ただ、今はそのことを考えていたわけではない。
「……ううん、そうじゃなくて、あのお婆ちゃんのこと」
「ああ、うん……どこに消えちゃったんだろうね……?」
と、光莉は思い出して青ざめた顔をした。
光莉は昔からおばけが苦手だ。様々な学問に精通していても、苦手なものは苦手らしく、非科学的なものは信じないと言いつつも、小刻みに震えている。

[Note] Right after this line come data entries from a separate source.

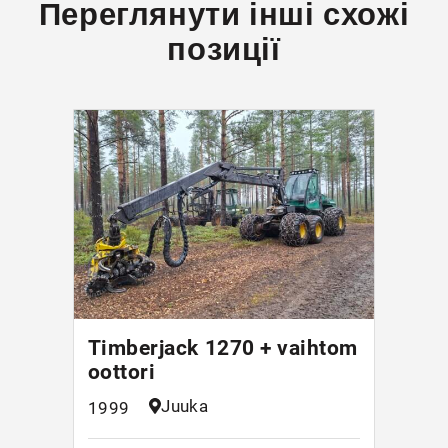
Переглянути інші схожі
позиції
Timberjack 1270 + vaihtom
oottori
Juuka
1999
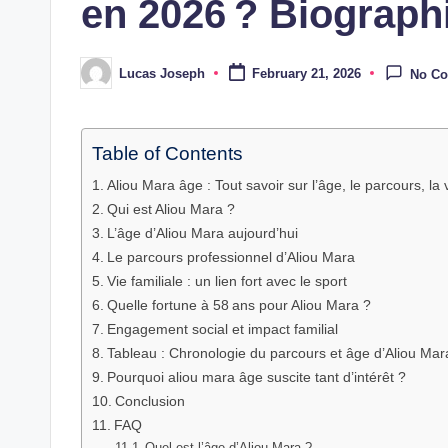
en 2026 ? Biograph
Lucas Joseph
February 21, 2026
No C
Posted
by
Table of Contents
Aliou Mara âge : Tout savoir sur l’âge, le parcours, la 
Qui est Aliou Mara ?
L’âge d’Aliou Mara aujourd’hui
Le parcours professionnel d’Aliou Mara
Vie familiale : un lien fort avec le sport
Quelle fortune à 58 ans pour Aliou Mara ?
Engagement social et impact familial
Tableau : Chronologie du parcours et âge d’Aliou Mar
Pourquoi aliou mara âge suscite tant d’intérêt ?
Conclusion
FAQ
Quel est l’âge d’Aliou Mara ?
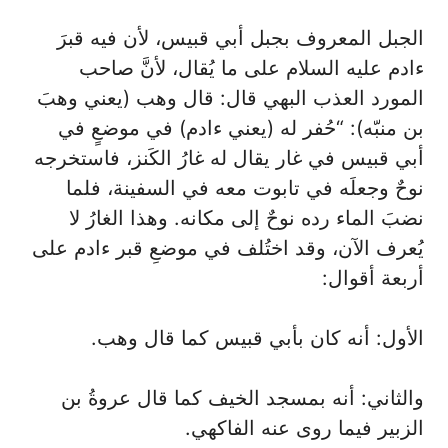
الجبل المعروف بجبل أبي قبيس، لأن فيه قبرَ
ءادم عليه السلام على ما يُقال، لأنَّ صاحب
المورد العذب البهي قال: قال وهب (يعني وهبَ
بن منبّه): “حُفر له (يعني ءادم) في موضعٍ في
أبي قبيس في غار يقال له غارُ الكَنز، فاستخرجه
نوحٌ وجعلَه في تابوت معه في السفينة، فلما
نضبَ الماء رده نوحٌ إلى مكانه. وهذا الغارُ لا
يُعرف الآن، وقد اختُلف في موضعِ قبر ءادم على
أربعة أقوال:
الأول: أنه كان بأبي قبيس كما قال وهب.
والثاني: أنه بمسجد الخيف كما قال عروةُ بن
الزبير فيما روى عنه الفاكهي.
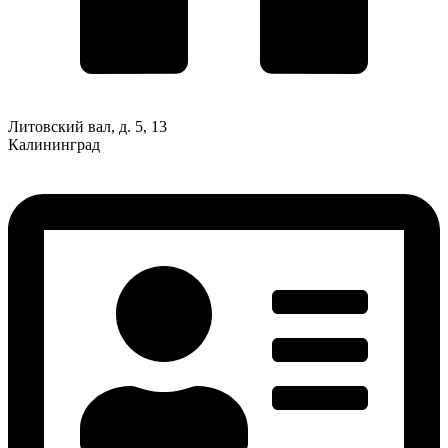
Литовский вал, д. 5, 13
Калининград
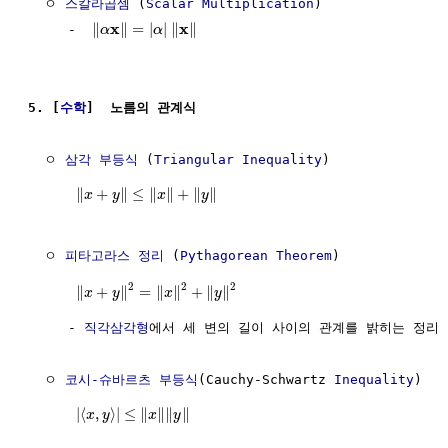
  ㅇ 
스칼라곱셈
 (
Scalar Multiplication
)

x
x
∥
∥
=
|
|
∥
∥
     -  
α
α
5. [
수학
]  노름의 관계식
  ㅇ 
삼각 부등식
 (
Triangular Inequality
) 

∥
+
∥
≤
∥
∥
+
∥
∥
x
y
x
y
  ㅇ 
피타고라스 정리
 (
Pythagorean Theorem
) 

2
2
2
∥
+
∥
=
∥
∥
+
∥
∥
x
y
x
y
     - 
직각삼각형
에서 세 변의 길이 사이의 관계를 밝히는 정리

  ㅇ 
코시-슈바르츠 부등식
(Cauchy-Schwartz 
Inequality
) 

|
⟨
,
⟩
|
≤
∥
∥
∥
∥
x
y
x
y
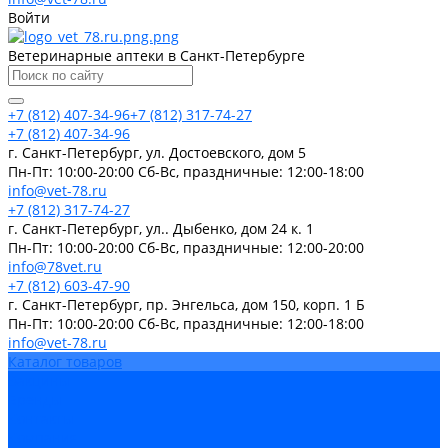
Войти
Ветеринарные аптеки в Санкт-Петербурге
+7 (812) 407-34-96
+7 (812) 317-74-27
+7 (812) 407-34-96
г. Санкт-Петербург, ул. Достоевского, дом 5
Пн-Пт: 10:00-20:00 Cб-Вс, праздничные: 12:00-18:00
info@vet-78.ru
+7 (812) 317-74-27
г. Санкт-Петербург, ул.. Дыбенко, дом 24 к. 1
Пн-Пт: 10:00-20:00 Cб-Вс, праздничные: 12:00-20:00
info@78vet.ru
+7 (812) 603-47-90
г. Санкт-Петербург, пр. Энгельса, дом 150, корп. 1 Б
Пн-Пт: 10:00-20:00 Cб-Вс, праздничные: 12:00-18:00
info@vet-78.ru
Каталог товаров
Вакцины
Бренды
Контакты
Компания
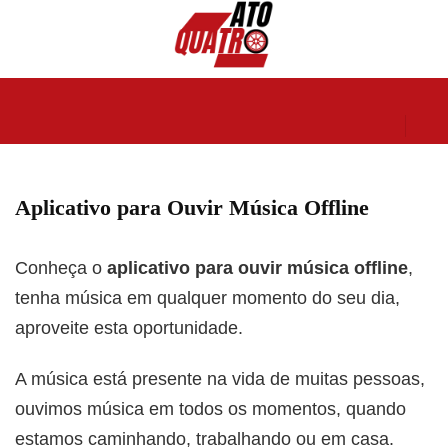
Aplicativo para Ouvir Música Offline
Conheça o
aplicativo para ouvir música offline
,
tenha música em qualquer momento do seu dia,
aproveite esta oportunidade.
A música está presente na vida de muitas pessoas,
ouvimos música em todos os momentos, quando
estamos caminhando, trabalhando ou em casa.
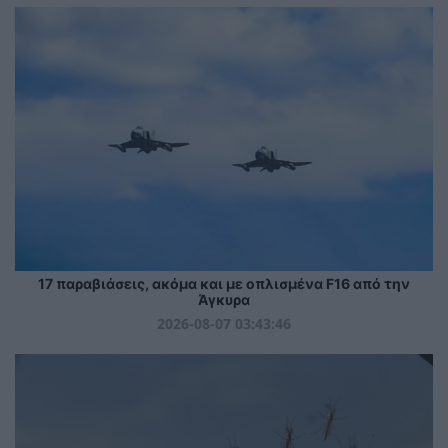
17 παραβιάσεις, ακόμα και με οπλισμένα F16 από την
Άγκυρα
2026-08-07 03:43:46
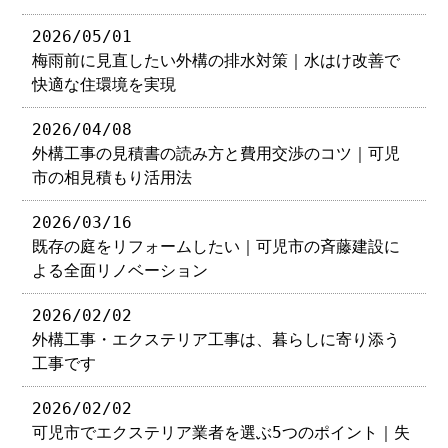
2026/05/01
梅雨前に見直したい外構の排水対策｜水はけ改善で
快適な住環境を実現
2026/04/08
外構工事の見積書の読み方と費用交渉のコツ｜可児
市の相見積もり活用法
2026/03/16
既存の庭をリフォームしたい｜可児市の斉藤建設に
よる全面リノベーション
2026/02/02
外構工事・エクステリア工事は、暮らしに寄り添う
工事です
2026/02/02
可児市でエクステリア業者を選ぶ5つのポイント｜失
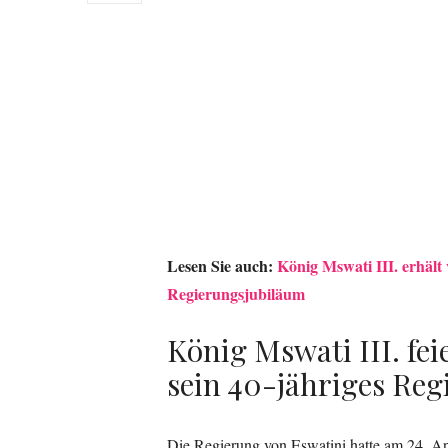
Lesen Sie auch:
König Mswati III. erhält
Regierungsjubiläum
König Mswati III. fei
sein 40-jähriges Re
Die Regierung von Eswatini hatte am 24. Apr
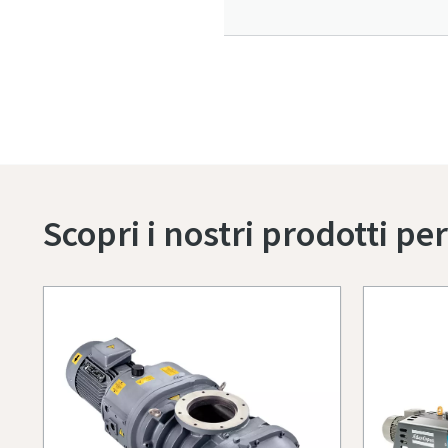
Scopri i nostri prodotti pe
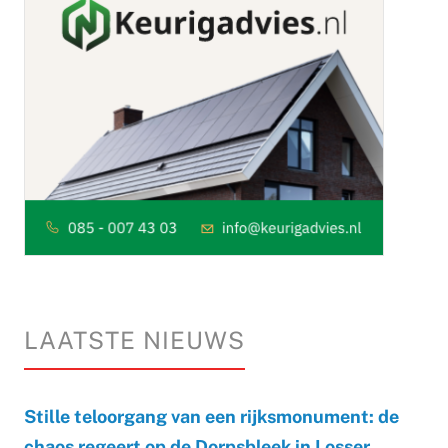
LAATSTE NIEUWS
Stille teloorgang van een rijksmonument: de
chaos regeert op de Dorpsbleek in Losser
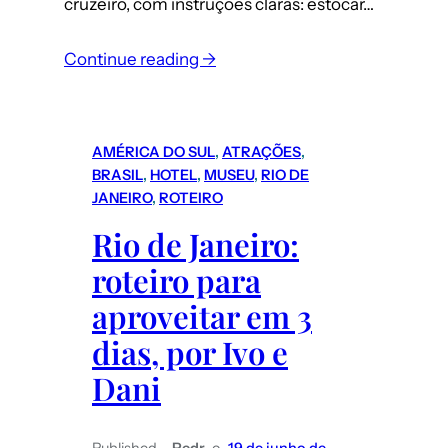
cruzeiro, com instruções claras: estocar…
:
Continue reading →
Furacão
Milton
tem
AMÉRICA DO SUL
, 
ATRAÇÕES
, 
potencial
BRASIL
, 
HOTEL
, 
MUSEU
, 
RIO DE
para
JANEIRO
, 
ROTEIRO
devastar
Rio de Janeiro:
a
roteiro para
Florida:
o
aproveitar em 3
relato
dias, por Ivo e
de
Dani
turistas
brasileiros
que
Published
Pedr
o
19 de junho de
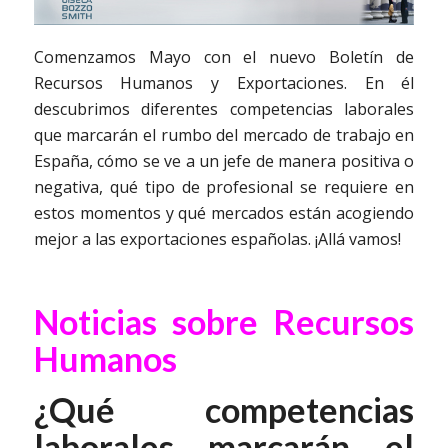
Comenzamos Mayo con el nuevo Boletín de
Recursos Humanos y Exportaciones. En él
descubrimos diferentes competencias laborales
que marcarán el rumbo del mercado de trabajo en
España, cómo se ve a un jefe de manera positiva o
negativa, qué tipo de profesional se requiere en
estos momentos y qué mercados están acogiendo
mejor a las exportaciones españolas. ¡Allá vamos!
Noticias sobre Recursos
Humanos
¿Qué competencias
laborales marcarán el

そんな姉を見て、千影はなんだか悩んでいるのが馬鹿らしくなった。
「ひーちゃん、早く着替えて海に行こ? 私のことは気にしなくていいから」
「え? でも……」
「咲人くんと三人で素敵な思い出をつくらなきゃ——でしょ?」
千影がにっこりと微笑むと、光莉も明るい表情になって「うん」と頷いた。
「そうだね! いっぱい楽しい思い出をつくろうね!」
光莉はいそいそと水着に着替え始めたが、千影はその様子を横目で見ながら、そっと小さくため息を吐いた。
(私のせいで旅行を台無しにしたくない……三人にとって、素敵な旅行にしなくちゃ!)
それは使命感なのか、義務感なのか。
どちらにせよ、千影は頭の中を切り替えることにしたのだが、頭の片隅では、あの老婆の言葉と、マシロのことがぼんやりと浮かんでいた。